-- DATASET ENTRIES follows --
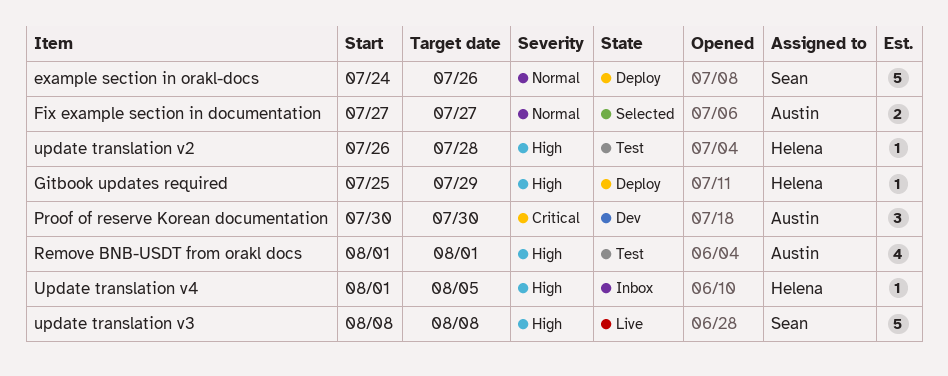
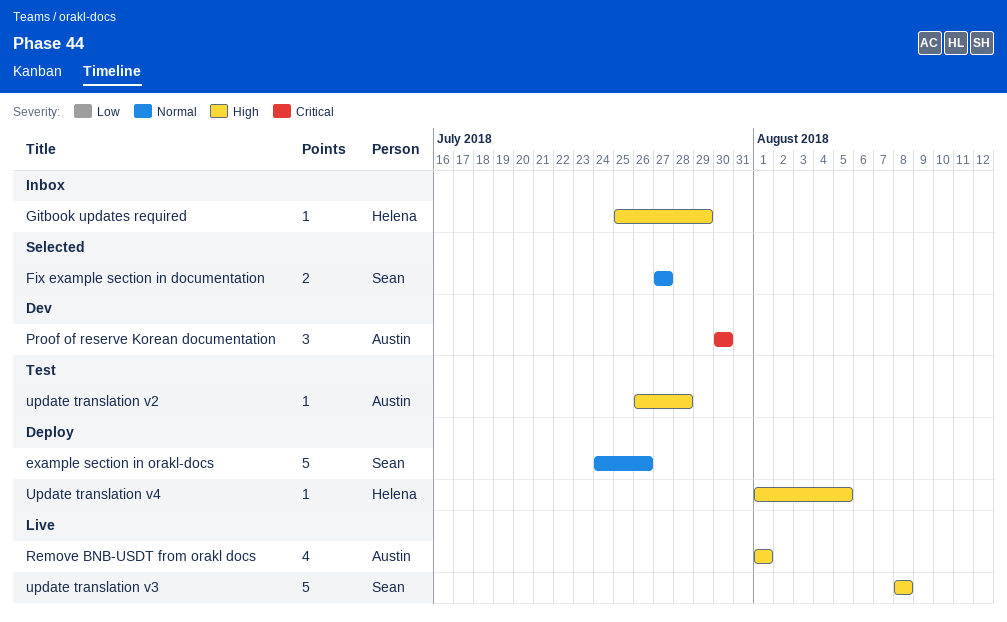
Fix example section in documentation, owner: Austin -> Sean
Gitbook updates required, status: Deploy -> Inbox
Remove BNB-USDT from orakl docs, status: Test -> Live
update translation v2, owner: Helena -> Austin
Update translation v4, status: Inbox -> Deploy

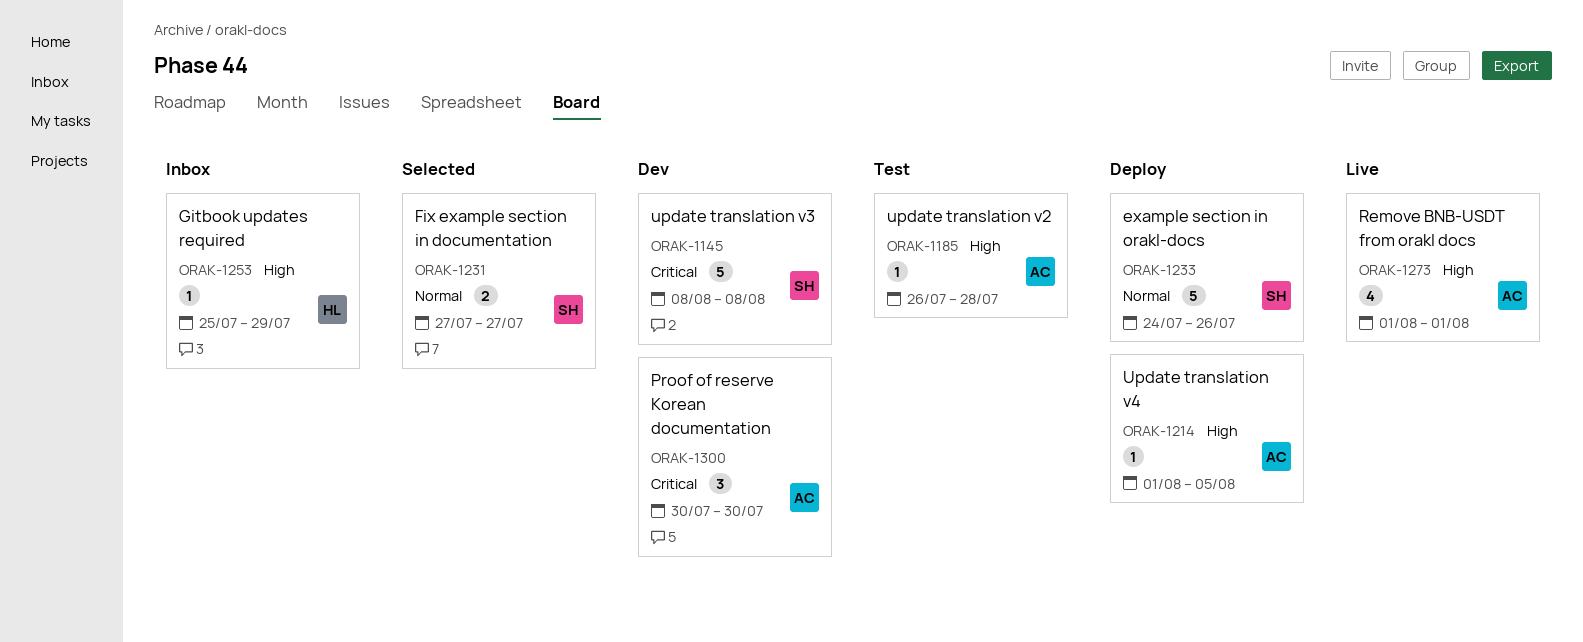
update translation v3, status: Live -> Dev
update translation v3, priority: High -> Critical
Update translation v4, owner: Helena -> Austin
-- DATASET ENTRIES concluded --
PROBLEM DETAILS:
Using the material, find how many lines hold the word "Inbox". Give the number by itself.

SOLUTION FOR THIS EXERCISE:
2